-- START TEXT PROVIDED --

Gabriel Nicholas, Michael Weinberg

In the Wild West internet of the 1990s and 2000s, only the scrappiest, most innovative companies could survive. Today, some of those that survived and thrived have grown into platforms used by billions, difficult to avoid and hard to leave. Regulators, policymakers, and the public at large worry that these large platforms may now have the ability to freeze out competitors and stifle innovation.

Data portability is often suggested as a tool to counteract the power of large platforms. In its simplest form, data portability is a user’s ability to download her data from a platform in a format that allows her to use it somewhere else. At least in theory, this lets users bring their data to new services outside the control of the original platform and helps competitors jump-start new products. A robust data portability system might allow regulators to contain the power of large platforms without having to take the drastic step of breaking them up.

 This theory is especially attractive in the context of services that rely on network effects, such as social networks. Users have years of conversations, shared photos, and connections with others on existing platforms. Being forced to leave that information behind would create a significant disincentive to jump to a competing platform, no matter how much better it is. Data portability allows users to bring their history somewhere new, even if they leave or delete their data from another platform.

-- END TEXT PROVIDED --

# [OBJECTIVE]
Continue the essay on data portability and large platforms from the point where it stops.

-- START GIVEN INFORMATION --

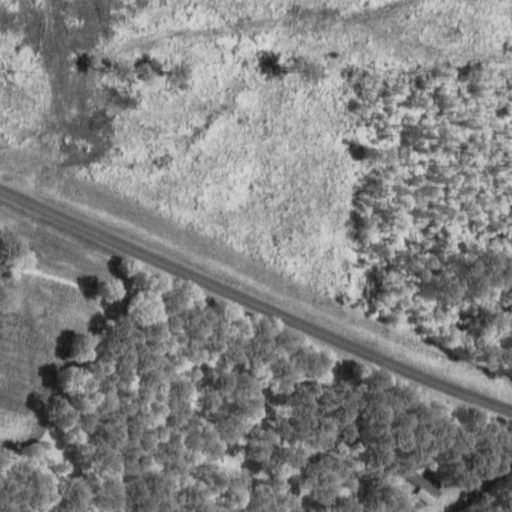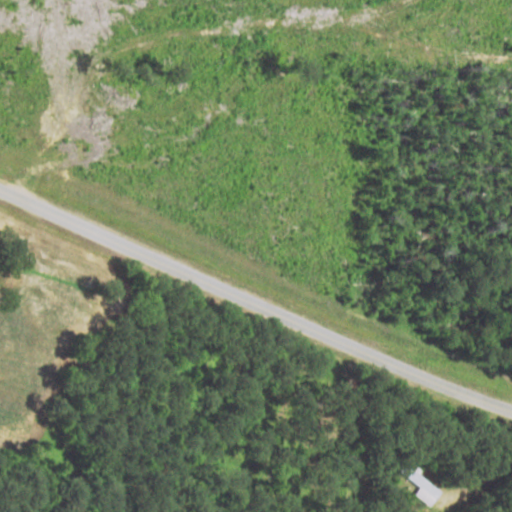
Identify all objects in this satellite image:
road: (254, 314)
road: (52, 371)
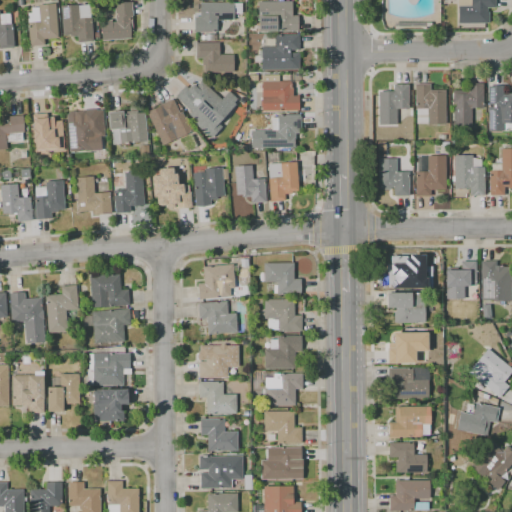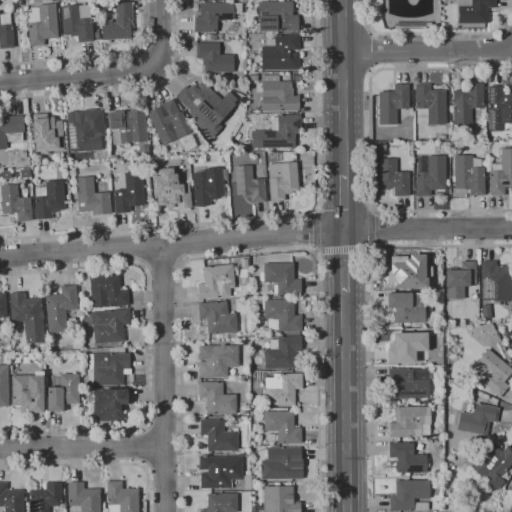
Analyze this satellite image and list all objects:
building: (472, 10)
building: (82, 11)
building: (474, 11)
road: (493, 12)
building: (211, 15)
building: (215, 15)
building: (275, 17)
building: (276, 17)
building: (77, 22)
building: (119, 22)
building: (40, 23)
building: (42, 23)
building: (117, 23)
building: (74, 24)
road: (342, 26)
building: (6, 31)
road: (161, 32)
building: (5, 36)
building: (207, 37)
road: (427, 50)
road: (374, 52)
building: (280, 53)
building: (280, 54)
road: (92, 57)
building: (212, 58)
building: (213, 58)
building: (253, 62)
road: (80, 72)
building: (279, 92)
building: (276, 95)
building: (198, 97)
building: (390, 103)
building: (392, 104)
building: (465, 104)
building: (466, 104)
building: (428, 105)
building: (430, 105)
building: (204, 106)
building: (497, 108)
building: (499, 108)
road: (343, 114)
building: (166, 121)
building: (166, 121)
building: (127, 125)
building: (9, 127)
building: (127, 127)
building: (11, 130)
building: (82, 130)
building: (83, 130)
road: (262, 130)
building: (277, 133)
building: (277, 133)
building: (46, 134)
building: (47, 134)
building: (442, 137)
road: (369, 140)
building: (381, 146)
building: (272, 156)
building: (500, 174)
building: (501, 174)
building: (430, 175)
building: (466, 175)
building: (468, 175)
building: (429, 176)
building: (390, 177)
building: (392, 178)
building: (280, 180)
building: (284, 180)
building: (247, 184)
building: (249, 184)
building: (209, 185)
building: (205, 186)
building: (174, 189)
building: (168, 190)
building: (127, 192)
building: (129, 192)
building: (89, 197)
building: (91, 197)
building: (47, 199)
building: (48, 199)
building: (14, 203)
building: (15, 203)
road: (344, 203)
road: (255, 236)
road: (179, 244)
road: (142, 247)
road: (368, 249)
road: (340, 250)
road: (315, 252)
road: (253, 254)
road: (163, 265)
building: (404, 268)
building: (405, 269)
road: (345, 272)
building: (281, 278)
building: (282, 278)
building: (458, 279)
building: (460, 280)
building: (217, 281)
building: (214, 282)
building: (493, 282)
building: (495, 282)
building: (440, 287)
building: (105, 291)
building: (107, 291)
building: (2, 305)
building: (3, 305)
building: (405, 306)
building: (407, 307)
building: (60, 308)
road: (371, 310)
building: (281, 314)
building: (282, 315)
building: (26, 316)
building: (28, 316)
building: (218, 316)
building: (215, 317)
building: (108, 325)
building: (109, 325)
building: (249, 325)
road: (146, 346)
building: (405, 347)
building: (406, 347)
building: (280, 352)
building: (281, 352)
building: (452, 352)
building: (215, 360)
building: (217, 361)
building: (108, 368)
building: (108, 369)
building: (490, 372)
building: (491, 373)
road: (161, 377)
building: (407, 382)
building: (409, 382)
building: (3, 385)
building: (4, 385)
building: (281, 388)
building: (279, 389)
building: (26, 392)
building: (28, 392)
building: (61, 393)
building: (63, 393)
building: (215, 398)
building: (216, 398)
building: (108, 404)
building: (110, 405)
road: (346, 413)
road: (164, 417)
building: (476, 419)
building: (478, 419)
building: (408, 422)
building: (410, 422)
building: (281, 426)
building: (282, 426)
building: (216, 436)
building: (218, 436)
road: (143, 446)
road: (80, 451)
building: (405, 458)
building: (407, 458)
building: (281, 463)
building: (493, 463)
building: (280, 464)
building: (490, 464)
road: (94, 465)
road: (162, 465)
building: (217, 471)
building: (219, 471)
building: (247, 482)
building: (406, 495)
building: (409, 496)
building: (43, 497)
building: (45, 497)
building: (81, 497)
building: (83, 498)
building: (119, 498)
building: (121, 498)
building: (10, 499)
building: (11, 499)
building: (277, 499)
building: (278, 500)
building: (219, 502)
building: (221, 502)
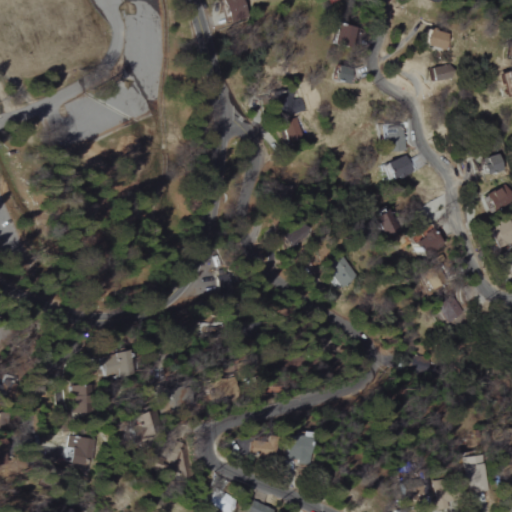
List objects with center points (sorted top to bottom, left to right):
building: (431, 1)
building: (233, 10)
park: (41, 25)
building: (341, 36)
building: (433, 41)
building: (509, 41)
building: (437, 73)
building: (338, 75)
road: (87, 80)
building: (507, 83)
road: (128, 97)
building: (286, 115)
building: (390, 139)
park: (100, 150)
road: (426, 153)
building: (489, 164)
building: (395, 169)
building: (496, 199)
building: (380, 228)
road: (193, 237)
building: (288, 237)
road: (203, 241)
building: (423, 243)
road: (0, 244)
building: (334, 272)
building: (447, 315)
road: (372, 350)
building: (119, 367)
road: (41, 393)
building: (76, 399)
building: (140, 421)
building: (297, 449)
building: (76, 450)
building: (262, 450)
building: (172, 466)
building: (475, 476)
building: (217, 503)
road: (307, 505)
building: (253, 508)
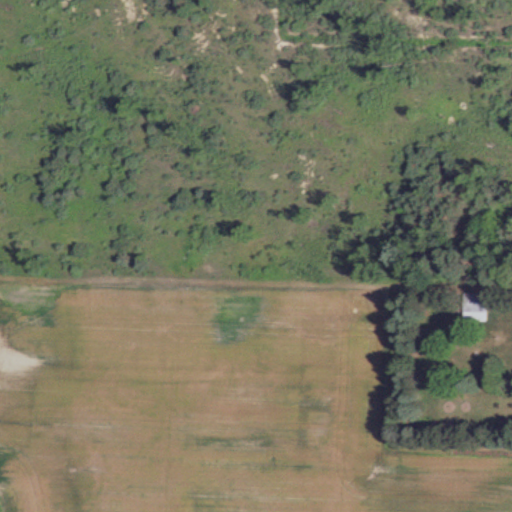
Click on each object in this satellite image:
crop: (219, 405)
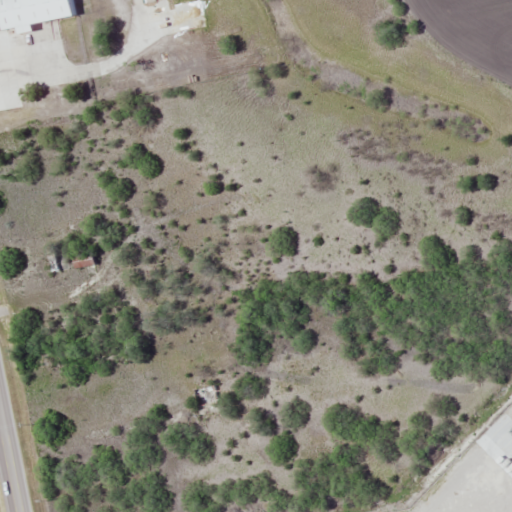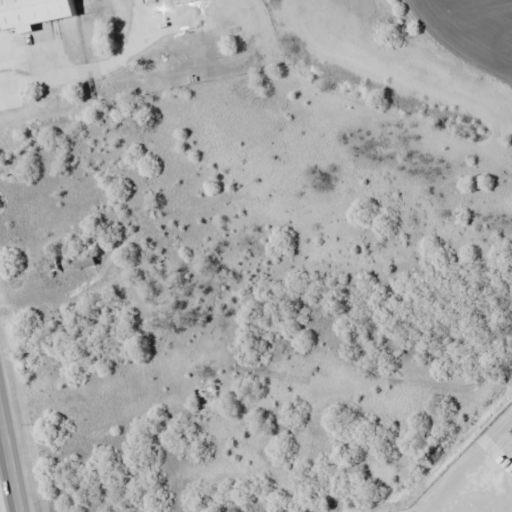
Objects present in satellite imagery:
building: (37, 12)
building: (85, 259)
road: (9, 464)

-- END GIVEN INFORMATION --

# [ANSWER FOR THE TASK]
The Key Question

However compelling in theory, few have investigated whether competitors can actually use ported data to create or grow competing platforms. This gap is particularly troublesome because we found no competitive products built on ported data, despite the fact that many large platforms have enabled users to export their own data for years. For example, Facebook has allowed users to download their data since 2010—well before current competition concerns emerged, and long enough ago for a competitor built on ported Facebook data to emerge. Still, no such competitor has emerged.

If data portability can fuel competition, and data portability has been available for almost a decade, where are the competitors built on data portability? And what does this absence mean for regulators considering using data portability as a competitive measure?

To understand the role that data portability can play in creating new, innovative services, we put real data in the hands of real competitors to see what they could do. We are starting with Facebook because we believe that the data related to social networks present some of the biggest challenges to a portability-based approach. We also focused our investigation on one-off data exports, as opposed to continuous integration via API, because of concerns related to the sustained availability of continuous integration. We hope to be able to examine other types of platforms in the data portability context in the future.

For this project, we exported and anonymized user data from Facebook’s Download Your Information tool and brought it to individuals in the New York City tech community. We asked a range of people, from junior engineers to serial C-level executives, how they would use this data to build new products to compete with Facebook. We asked them about the data’s strengths and weaknesses, and how it might be improved to make it more useful for potential competitors. We asked them why they were not already using this data to build their services, and what kinds of changes might allow them to do so.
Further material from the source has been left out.